_文書抜粋_
■ ■ ■ ■ ■

シュタイナーノート 84

ガイスト


2003.4.29

シュタイナーの翻訳を読む際に、最も気になってしまうのが
GeistとGliederung、そしてIchである。
Geistは、「精神」もしくは「霊」と訳され、
Gliederungは「分節」もしくは「層」と訳される。
またIchは通常、「自我」と訳されるが「個我」と訳されたり
文脈によって「私(我)」というふうに訳されることもあったりする。
 
Geistについては、精神と訳したほうがしっくりくるときもあれば、
霊と訳したほうがいいと思われるときもあるので、
どちらかだけに訳語を統一するというのはむずかしい。
 
それに対して、Gliederungはやはり「分節」のほうがその意味からも適切で、
「層」となってしまうと、階層的な意味が加わってしまうところもあり、
社会有機体三分節が社会有機体三層化とかになってしまうと、
社会的階層が前提になっているような変な具合になってしまうように思える。
人間の身体にしても、足が下で、頭が上についているからといって
人間は三つの「層」になっているというのでは理解が損なわれてしまうのだから。
「層」ではなく、比較的理解しやすいのはやはり「分節」だと思われる。
 
また、Ichについては、やはり「自我」、文脈によっては「私(我)」で、
「個我」としてしまうと、たとえばフィヒテなどにおけるIchなどでも
明らかに理解不能になってしまうのもあったりするので、
それは避けたほうが理解のためには適切かもしれないと思っている。
 
さて、ここではGeistの訳語について、
その言葉が使われている歴史的文化的背景としての
ヨーロッパ近代の自然神秘思想におけるGeistの概念を見ることで、
シュタイナーの翻訳を読む際のガイドとしてみたい。
 
引用紹介するのは、「キリスト教神秘主義著作集16/近代の自然神秘思想」の
解説にある「ガイスト」についてである。
シュタイナーには、ノヴァーリス等のドイツロマン派の影響もあって、
近代のドイツの自然神秘思想における「ガイストGeist」について理解しておくことが
たとえばGeistをほとんど精神として訳してしまうことで
たとえばそこに自然学的なものとの関係が捨象されてしまうようなあり方が
避けられるのではないかと思われる。
 
         ヨーロッパ近代の自然神秘思想における神と人間と自然の関連を理解するには、
        「ガイストGeist」の概念が重要である。

■ ■ ■ ■ ■

_抽出資料_
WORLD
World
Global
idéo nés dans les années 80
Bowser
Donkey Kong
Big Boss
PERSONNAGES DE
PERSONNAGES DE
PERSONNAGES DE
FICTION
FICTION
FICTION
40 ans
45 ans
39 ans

■ ■ ■ ■ ■

_作業指示_
a. シュタイナーの訳語を論じた文章で「それに対して、Gliederungはやはり」から始まる段落を、主要な事実を残したまま短い箇条書きに書き直してください。
b. シュタイナーの訳語を論じた文章のうち、「人間の身体にしても、足が下で、頭が上についているからといって」から「シュタイナーの翻訳を読む際のガイドとしてみたい。」までのすべてを一字一句そのまま書き写してください。

_回答一覧_
a.
- Gliederungの訳語は、意味から見て「分節」のほうが適切である。
- 「層」と訳すと階層的な意味が加わる。社会有機体三分節が「三層化」となると、社会的階層が前提にあるかのような奇妙な印象になる。
- 人間の身体についても、足が下で頭が上にあるからといって三つの「層」とみなすと、理解が損なわれる。
- 「層」よりも比較的理解しやすいのは「分節」である。

b.
人間の身体にしても、足が下で、頭が上についているからといって
人間は三つの「層」になっているというのでは理解が損なわれてしまうのだから。
「層」ではなく、比較的理解しやすいのはやはり「分節」だと思われる。
 
また、Ichについては、やはり「自我」、文脈によっては「私(我)」で、
「個我」としてしまうと、たとえばフィヒテなどにおけるIchなどでも
明らかに理解不能になってしまうのもあったりするので、
それは避けたほうが理解のためには適切かもしれないと思っている。
 
さて、ここではGeistの訳語について、
その言葉が使われている歴史的文化的背景としての
ヨーロッパ近代の自然神秘思想におけるGeistの概念を見ることで、
シュタイナーの翻訳を読む際のガイドとしてみたい。